### PROBLEM TO WORK ON
Scan the material for the string "achievements" and copy out every line in which it occurs.

### DATASET RECORDS
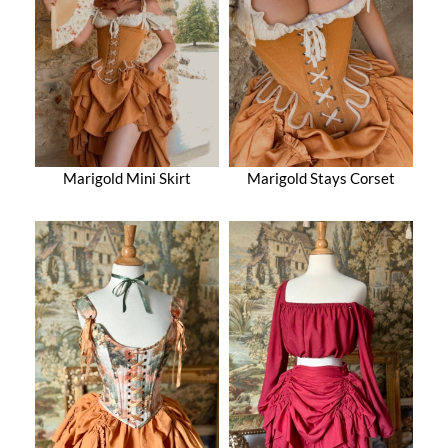
Marigold Mini Skirt
Marigold Stays Corset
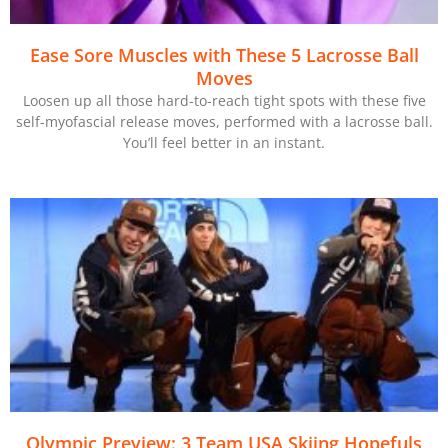
Ease Sore Muscles with These 5 Lacrosse Ball
Moves
Loosen up all those hard-to-reach tight spots with these five
self-myofascial release moves, performed with a lacrosse ball.
You’ll feel better in an instant.
Olympic Preview: 3 Team USA Skiing Hopefuls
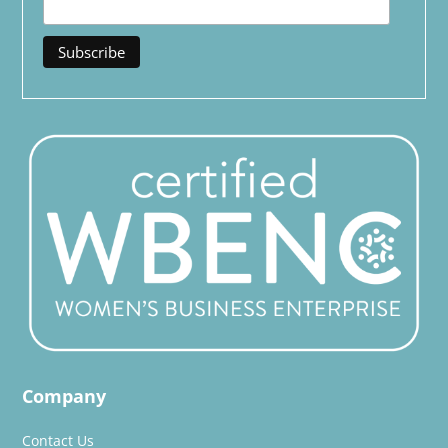
Company
Contact Us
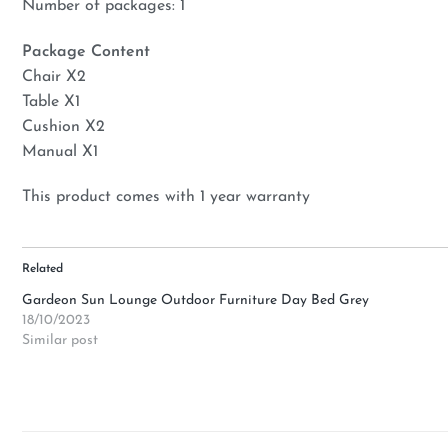
Number of packages: 1
Package Content
Chair X2
Table X1
Cushion X2
Manual X1
This product comes with 1 year warranty
Related
Gardeon Sun Lounge Outdoor Furniture Day Bed Grey
18/10/2023
Similar post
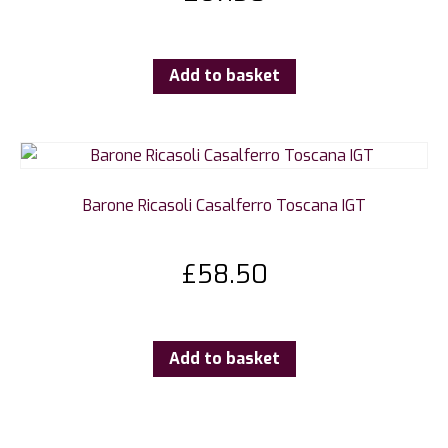
Add to basket
Barone Ricasoli Casalferro Toscana IGT
£
58.50
Add to basket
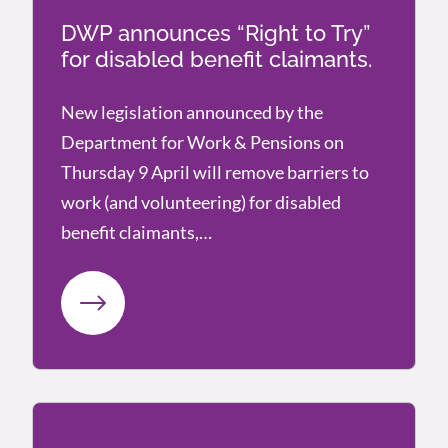
DWP announces “Right to Try”
for disabled benefit claimants.
New legislation announced by the
Department for Work & Pensions on
Thursday 9 April will remove barriers to
work (and volunteering) for disabled
benefit claimants,…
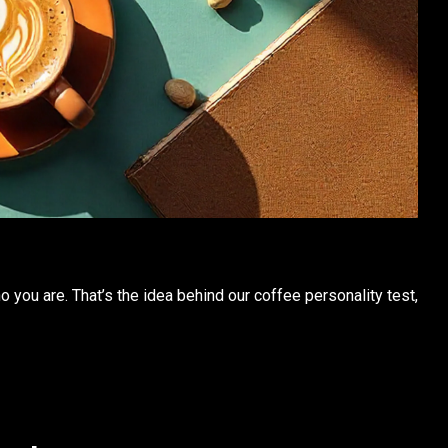
who you are. That’s the idea behind our
coffee personality
test,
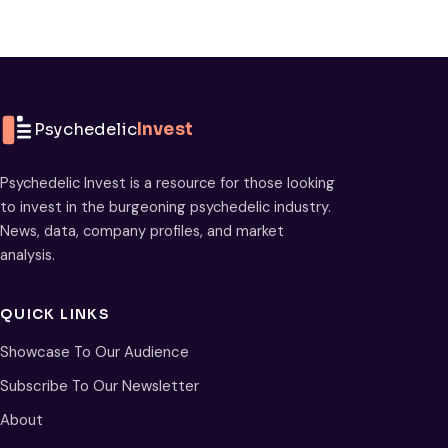
Psychedelic
Invest
Psychedelic Invest is a resource for those looking
to invest in the burgeoning psychedelic industry.
News, data, company profiles, and market
analysis.
QUICK LINKS
Showcase To Our Audience
Subscribe To Our Newsletter
About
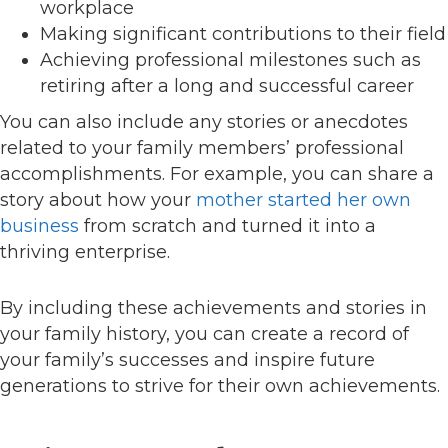
workplace
Making significant contributions to their field
Achieving professional milestones such as
retiring after a long and successful career
You can also include any stories or anecdotes
related to your family members’ professional
accomplishments. For example, you can share a
story about how your
mother started her own
business
from scratch and turned it into a
thriving enterprise.
By including these achievements and stories in
your family history, you can create a record of
your family’s successes and inspire future
generations to strive for their own achievements.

### RESULT OF THIS TASK
By including these achievements and stories in
generations to strive for their own achievements.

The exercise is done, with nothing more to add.